▶ [Fragmento extraído]

##############################

Luis Muñoz Fernández

A lo largo de la historia se conocen varios ejemplos de científicos que subordinaron su actividad profesional a los imperativos de alguna ideología política. Todos conocemos el terrible programa de depuración racial que puso en marcha el gobierno nazi de Alemania a mediados del siglo pasado. A partir de una interpretación interesada y retorcida de la genética, se justificaron todo tipo de experimentos médicos éticamente inaceptables y una pavorosa política de exterminio que se consideran una de las simas morales más profundas en las que se ha hundido el género humano.

Muchos han oído hablar de los experimentos del siniestro doctor Josef Mengele con los prisioneros de los campos de concentración. Crímenes que quedaron impunes como los cometidos por otros muchos personajes de aquella época tan oscura. Menos conocido es el caso de Fritz Haber, un químico muy brillante que recibió en 1918 el Premio Nobel de Química al desarrollar un método para obtener amonio a partir del nitrógeno de la atmósfera, lo que antes sólo podían hacer las bacterias del suelo. Gracias a ese invento, se pudieron fabricar fertilizantes artificiales para lograr buenas cosechas, evitando así la muerte por hambre de millones de seres humanos. Sin embargo, su exceso de fervor patriótico lo llevó a apoyar al gobierno alemán, demostrando la utilidad del gas cloro como arma química que fue usada por su país en la Primera Guerra Mundial. El elevado número de muertes que el empleo del cloro le ocasionó a los aliados precipitó que Clara Immerwahr, esposa de Faber, se suicidase. Pese a la prohibición expresa de los alidados tras la derrota de Alemania, Faber siguió desarrollando armas químicas como el gas mostaza que fue usado en la guerra hispano-marroquí. Es curioso que a partir del gas mostaza se haya desarrollado la mostaza nitrogenada utilizada para tratar el cáncer. Fritz Faber también inventó un plaguicida a partir del ácido cianhídrico, un derivado del cianuro, que bautizó con el nombre de Zyklon B, sustancia que acabó siendo empleada por los nazis para matar a miles de seres humanos en las cámaras de gas.

##############################

▶ [Lista de tareas]
1 - Resume el fragmento en dos oraciones.
2 - Según el fragmento, ¿qué se pudo fabricar gracias al método para obtener amonio a partir del nitrógeno de la atmósfera?
3 - Reproduce sin cambios el tramo del fragmento que va de "Luis Muñoz Fernández" a "el género humano.".
No hace falta consultar el listado.

▶ [Datos]
##############################

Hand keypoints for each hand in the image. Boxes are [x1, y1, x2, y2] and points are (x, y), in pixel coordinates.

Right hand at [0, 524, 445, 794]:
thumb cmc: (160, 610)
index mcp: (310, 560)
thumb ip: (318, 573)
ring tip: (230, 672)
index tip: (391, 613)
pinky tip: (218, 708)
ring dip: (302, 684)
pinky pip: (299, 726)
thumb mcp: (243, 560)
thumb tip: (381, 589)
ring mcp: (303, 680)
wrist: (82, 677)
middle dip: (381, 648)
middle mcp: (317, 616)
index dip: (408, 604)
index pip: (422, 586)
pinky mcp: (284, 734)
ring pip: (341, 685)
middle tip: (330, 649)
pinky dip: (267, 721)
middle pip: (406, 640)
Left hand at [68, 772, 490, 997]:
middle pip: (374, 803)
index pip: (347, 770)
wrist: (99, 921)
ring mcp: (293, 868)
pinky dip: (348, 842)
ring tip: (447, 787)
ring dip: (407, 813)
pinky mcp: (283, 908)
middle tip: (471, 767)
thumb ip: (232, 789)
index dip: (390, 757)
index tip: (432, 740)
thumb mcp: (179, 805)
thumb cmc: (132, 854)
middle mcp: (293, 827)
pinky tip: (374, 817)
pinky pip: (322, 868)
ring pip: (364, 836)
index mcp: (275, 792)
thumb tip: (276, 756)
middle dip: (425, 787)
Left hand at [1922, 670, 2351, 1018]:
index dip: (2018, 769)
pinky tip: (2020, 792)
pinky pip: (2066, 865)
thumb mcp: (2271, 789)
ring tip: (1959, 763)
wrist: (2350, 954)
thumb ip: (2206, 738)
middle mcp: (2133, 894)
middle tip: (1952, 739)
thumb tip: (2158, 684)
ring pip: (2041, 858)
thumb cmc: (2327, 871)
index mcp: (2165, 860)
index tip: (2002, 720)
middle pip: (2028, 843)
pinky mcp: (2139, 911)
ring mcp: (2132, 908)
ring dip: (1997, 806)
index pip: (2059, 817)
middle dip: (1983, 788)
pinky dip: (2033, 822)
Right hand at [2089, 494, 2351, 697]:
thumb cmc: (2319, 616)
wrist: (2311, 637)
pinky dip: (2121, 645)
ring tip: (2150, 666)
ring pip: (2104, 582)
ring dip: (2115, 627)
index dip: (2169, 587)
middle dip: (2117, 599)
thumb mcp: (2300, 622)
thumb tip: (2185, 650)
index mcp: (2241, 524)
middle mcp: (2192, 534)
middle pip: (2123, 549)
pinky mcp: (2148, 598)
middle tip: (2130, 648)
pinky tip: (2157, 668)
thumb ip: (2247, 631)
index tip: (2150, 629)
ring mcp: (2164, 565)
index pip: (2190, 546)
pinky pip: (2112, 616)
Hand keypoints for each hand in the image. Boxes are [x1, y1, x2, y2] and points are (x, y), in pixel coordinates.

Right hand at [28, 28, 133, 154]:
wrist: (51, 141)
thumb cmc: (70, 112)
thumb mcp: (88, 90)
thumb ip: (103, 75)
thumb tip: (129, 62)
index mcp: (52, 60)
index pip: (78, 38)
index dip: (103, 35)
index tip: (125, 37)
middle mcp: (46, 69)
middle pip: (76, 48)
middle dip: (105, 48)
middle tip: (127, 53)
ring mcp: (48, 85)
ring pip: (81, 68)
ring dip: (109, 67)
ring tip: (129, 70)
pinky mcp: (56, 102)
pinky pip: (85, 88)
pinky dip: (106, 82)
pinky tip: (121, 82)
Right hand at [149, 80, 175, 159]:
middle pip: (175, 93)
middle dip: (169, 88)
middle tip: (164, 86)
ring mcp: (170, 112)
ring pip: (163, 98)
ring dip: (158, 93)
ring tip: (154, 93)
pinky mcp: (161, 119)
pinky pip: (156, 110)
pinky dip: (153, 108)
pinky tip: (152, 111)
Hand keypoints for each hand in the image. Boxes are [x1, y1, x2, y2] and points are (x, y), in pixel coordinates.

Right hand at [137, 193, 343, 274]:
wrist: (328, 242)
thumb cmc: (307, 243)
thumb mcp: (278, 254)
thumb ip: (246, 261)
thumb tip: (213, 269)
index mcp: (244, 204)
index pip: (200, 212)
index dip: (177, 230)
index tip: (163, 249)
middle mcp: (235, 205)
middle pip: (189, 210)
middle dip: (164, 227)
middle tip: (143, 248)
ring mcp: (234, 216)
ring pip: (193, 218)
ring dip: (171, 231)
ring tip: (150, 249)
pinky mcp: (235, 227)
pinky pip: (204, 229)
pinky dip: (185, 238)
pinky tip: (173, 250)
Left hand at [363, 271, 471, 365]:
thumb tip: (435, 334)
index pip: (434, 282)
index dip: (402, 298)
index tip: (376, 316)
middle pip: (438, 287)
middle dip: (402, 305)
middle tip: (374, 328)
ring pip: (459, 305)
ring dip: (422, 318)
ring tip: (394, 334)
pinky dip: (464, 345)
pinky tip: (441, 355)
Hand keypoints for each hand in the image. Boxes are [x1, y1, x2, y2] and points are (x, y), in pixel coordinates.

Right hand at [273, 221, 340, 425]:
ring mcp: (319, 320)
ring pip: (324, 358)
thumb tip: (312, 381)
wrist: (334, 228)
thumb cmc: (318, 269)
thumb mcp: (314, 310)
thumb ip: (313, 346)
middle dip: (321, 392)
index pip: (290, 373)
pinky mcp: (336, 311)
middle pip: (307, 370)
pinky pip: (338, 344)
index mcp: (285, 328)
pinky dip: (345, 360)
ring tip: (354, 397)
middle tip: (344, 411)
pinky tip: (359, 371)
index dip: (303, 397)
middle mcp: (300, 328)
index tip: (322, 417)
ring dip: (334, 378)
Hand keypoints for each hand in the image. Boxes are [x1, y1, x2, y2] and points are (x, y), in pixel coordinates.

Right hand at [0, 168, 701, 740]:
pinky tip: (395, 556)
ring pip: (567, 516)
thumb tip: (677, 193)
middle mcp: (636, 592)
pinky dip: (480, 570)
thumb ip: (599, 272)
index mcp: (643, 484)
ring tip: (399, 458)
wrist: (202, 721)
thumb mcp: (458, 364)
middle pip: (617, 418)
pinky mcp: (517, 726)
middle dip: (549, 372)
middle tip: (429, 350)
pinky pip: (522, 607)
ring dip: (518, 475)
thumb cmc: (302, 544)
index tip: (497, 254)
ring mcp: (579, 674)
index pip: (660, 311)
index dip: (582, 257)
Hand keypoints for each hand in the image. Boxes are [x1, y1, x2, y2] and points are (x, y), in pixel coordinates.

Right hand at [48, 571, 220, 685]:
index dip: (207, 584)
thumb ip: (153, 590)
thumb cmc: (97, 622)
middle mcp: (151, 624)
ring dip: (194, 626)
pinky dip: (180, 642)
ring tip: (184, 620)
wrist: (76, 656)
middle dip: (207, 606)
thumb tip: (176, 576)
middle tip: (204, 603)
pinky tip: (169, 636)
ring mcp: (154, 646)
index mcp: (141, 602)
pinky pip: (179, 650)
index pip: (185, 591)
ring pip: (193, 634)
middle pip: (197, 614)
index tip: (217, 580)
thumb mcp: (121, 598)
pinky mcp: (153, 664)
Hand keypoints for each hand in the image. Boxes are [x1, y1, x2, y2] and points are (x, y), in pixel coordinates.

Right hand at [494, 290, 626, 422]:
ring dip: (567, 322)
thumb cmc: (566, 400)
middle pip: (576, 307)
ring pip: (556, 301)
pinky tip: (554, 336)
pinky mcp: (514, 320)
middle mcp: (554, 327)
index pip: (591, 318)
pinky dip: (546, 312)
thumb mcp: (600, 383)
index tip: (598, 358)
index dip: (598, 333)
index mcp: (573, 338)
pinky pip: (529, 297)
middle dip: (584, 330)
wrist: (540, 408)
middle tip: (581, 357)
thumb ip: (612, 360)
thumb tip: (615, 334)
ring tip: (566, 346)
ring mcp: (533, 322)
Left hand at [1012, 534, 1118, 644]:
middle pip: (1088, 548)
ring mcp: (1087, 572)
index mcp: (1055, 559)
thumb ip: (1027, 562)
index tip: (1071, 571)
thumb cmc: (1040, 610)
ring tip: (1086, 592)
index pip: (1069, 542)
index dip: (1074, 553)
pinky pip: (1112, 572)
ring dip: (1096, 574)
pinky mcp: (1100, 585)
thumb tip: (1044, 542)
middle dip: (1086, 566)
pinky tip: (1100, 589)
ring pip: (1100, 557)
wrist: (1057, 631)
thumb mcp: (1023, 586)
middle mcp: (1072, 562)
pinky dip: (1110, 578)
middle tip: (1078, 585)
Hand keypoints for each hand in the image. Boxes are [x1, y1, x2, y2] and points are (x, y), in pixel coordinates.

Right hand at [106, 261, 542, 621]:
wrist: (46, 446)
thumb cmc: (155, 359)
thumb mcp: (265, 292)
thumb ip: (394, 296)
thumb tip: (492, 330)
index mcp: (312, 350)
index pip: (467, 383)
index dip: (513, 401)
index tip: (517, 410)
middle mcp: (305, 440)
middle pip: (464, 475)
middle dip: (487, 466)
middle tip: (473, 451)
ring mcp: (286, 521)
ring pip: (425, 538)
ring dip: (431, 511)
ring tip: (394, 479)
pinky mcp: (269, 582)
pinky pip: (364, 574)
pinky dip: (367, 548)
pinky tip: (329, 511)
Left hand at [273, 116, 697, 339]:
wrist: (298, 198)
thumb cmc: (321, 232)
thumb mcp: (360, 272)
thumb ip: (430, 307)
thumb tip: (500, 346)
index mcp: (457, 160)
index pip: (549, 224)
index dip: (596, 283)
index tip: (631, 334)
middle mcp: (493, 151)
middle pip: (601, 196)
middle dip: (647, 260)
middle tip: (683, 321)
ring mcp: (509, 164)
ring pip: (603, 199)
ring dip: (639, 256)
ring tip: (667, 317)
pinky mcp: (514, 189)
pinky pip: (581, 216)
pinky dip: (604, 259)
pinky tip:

##############################

▶ [Resultados por tarea]
1 - A lo largo de la historia, varios científicos han puesto su trabajo al servicio de una ideología política, como pasó con los experimentos médicos y la política de exterminio del gobierno nazi. Un caso menos conocido es el de Fritz Haber, químico que ganó el Premio Nobel en 1918 por obtener amonio del nitrógeno de la atmósfera y que también apoyó al gobierno alemán al demostrar el uso del gas cloro como arma química en la Primera Guerra Mundial.

2 - Fertilizantes artificiales para lograr buenas cosechas.

3 -
Luis Muñoz Fernández

A lo largo de la historia se conocen varios ejemplos de científicos que subordinaron su actividad profesional a los imperativos de alguna ideología política. Todos conocemos el terrible programa de depuración racial que puso en marcha el gobierno nazi de Alemania a mediados del siglo pasado. A partir de una interpretación interesada y retorcida de la genética, se justificaron todo tipo de experimentos médicos éticamente inaceptables y una pavorosa política de exterminio que se consideran una de las simas morales más profundas en las que se ha hundido el género humano.